Solve the exponential equation $5^{2x+1}+5^x-4=0$.

Question

Solve the equation $$5^{2x+1}+5^x-4=0$$

I need to solve this equation using logarithms. I am in Year 10 and I am clueless on what to do.

Answer 1

Hint: Let $t=5^x$ and note that $$5t^2+t-4=(5t-4)(t+1).$$

Answer 2

Take $y = 5^x$, then the equation becomes

$$5y^2 + y - 4 = 0$$ This is a quadratic equation in $y$, now solve for feasible values of $y$ (you can't have a negative $y$ for example).

Answer 3

Use your knowledge of Laws of Exponents to rewrite the expression $$5^{2x+1}+5^x-4=0\Rightarrow 5\cdot(5^x)^2+5^x-4=0$$

Then, solve using your knowledge of quadratic equations.

$$ \begin{align*} 0 & = 5\cdot(5^x)^2+5^x-4=0 \\ 0 & = (5\cdot 5^x-4)(5^x+1) \\ \end{align*}$$

$$ \begin{align*} 5\cdot 5^x & =4 \\ 5^{x+1} & = 4 \\ x+1 &= \log_54 \\ x & = \log_54-1 \end{align*}$$ or $$5^x=-1$$ for which there is no real solution.

Answer 4

The given equation $5^{2x+1}+5^x-4=0$ can be rewritten as $5^{2x}\cdot5+5^x-4=0$

This can be rewritten as $5\cdot(5^x)^2+5^x-4=0$

Substituting $u=5^x$, we get: $5u^2+u-4=0$

Solving for $u$:

$$u=\frac{-1\pm\sqrt{1-4\cdot5\cdot(-4)}}{2\cdot5}$$

$$u=\frac{-1\pm9}{10}\implies u=\frac{4}{5} \text{ or }u=-1$$

So,

$$5^x=\frac{4}{5} \text{ or } 5^x=-1$$

But $5^x=-1$ has no solution, so this case is ruled out.

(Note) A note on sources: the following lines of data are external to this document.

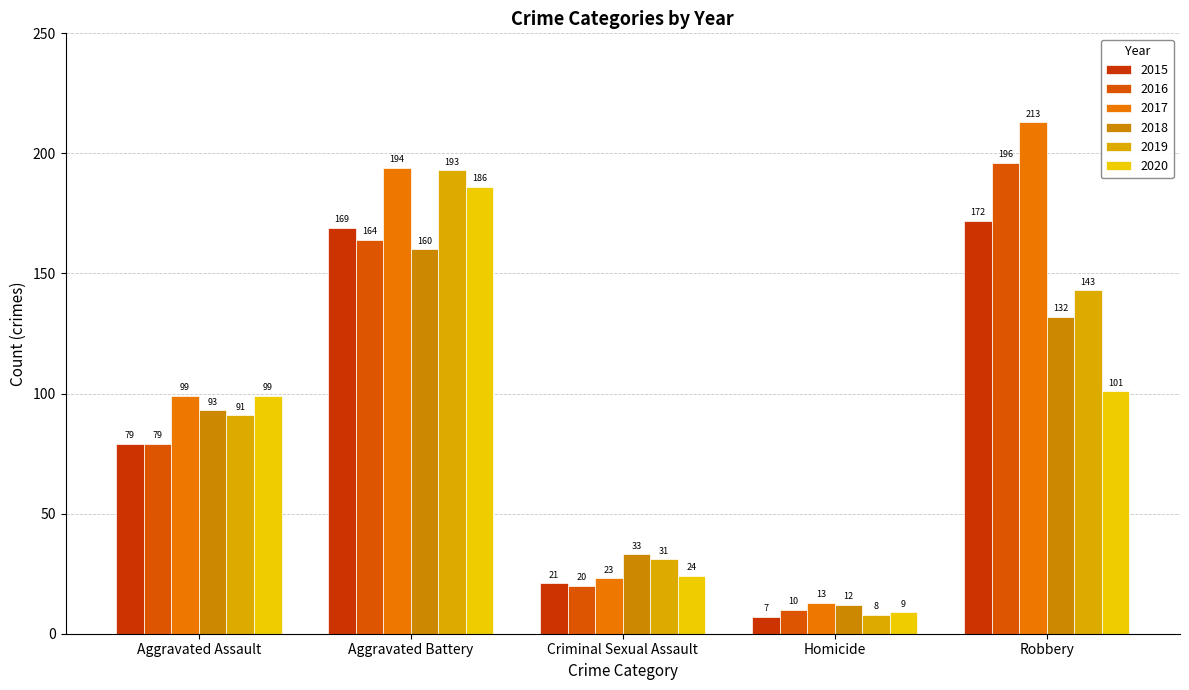

How many bars are there in each group?

6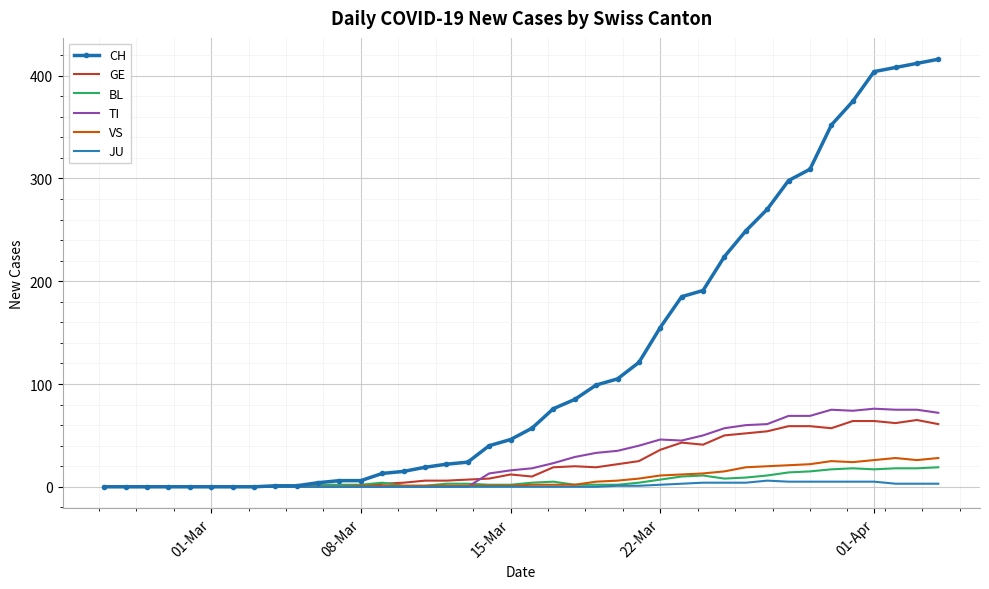

Which series has the largest total across all categories?

CH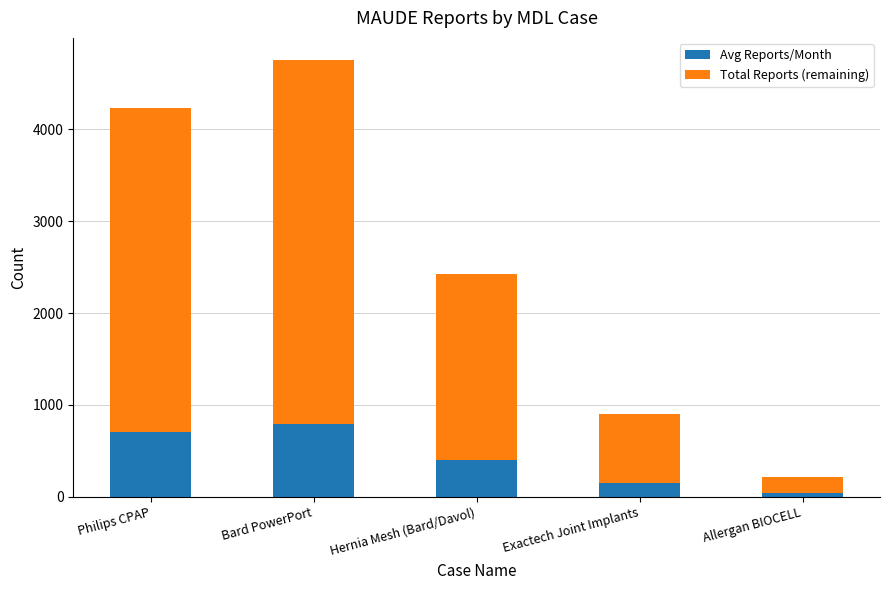

Does the chart contain any negative values?

No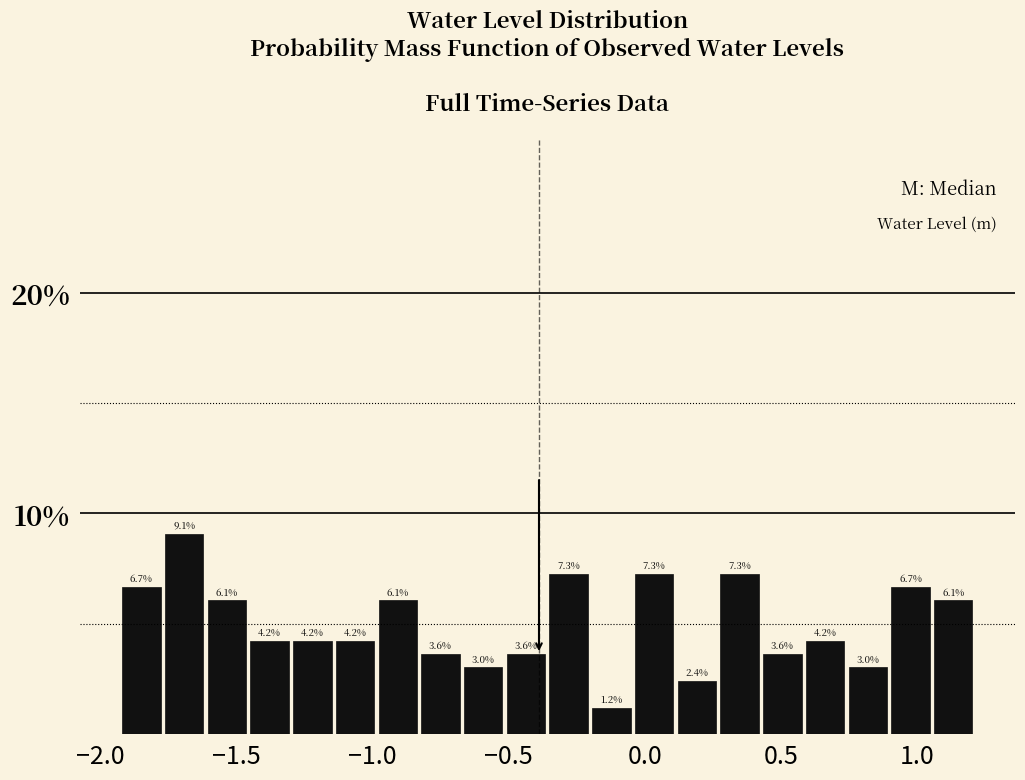

Around what value on the x-axis is the tallest bar? Give the approximate position of its centre, as read against the axis.

-1.70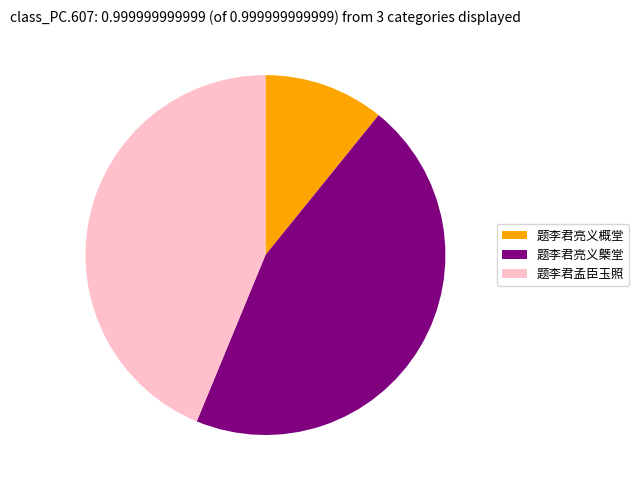

Do 题李君亮义槩堂 and 题李君孟臣玉照 together represent more than half of the pie?

Yes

We have only $5^x=\frac{4}{5}$. To solve for $x$, we take the logarithm (say the natural logarithm) on both sides, we get:

$$\ln(5^x)=\ln(\frac{4}{5})$$ $$\implies x\ln(5)=\ln(4)-\ln(5) \implies x=\frac{\ln(4)-\ln(5)}{\ln(5)}$$

The properties used here are:

$\ln(a^b)=b\ln(a)$, and $\ln(\frac{a}{b})=\ln(a)-\ln(b)$.

Hope this helps.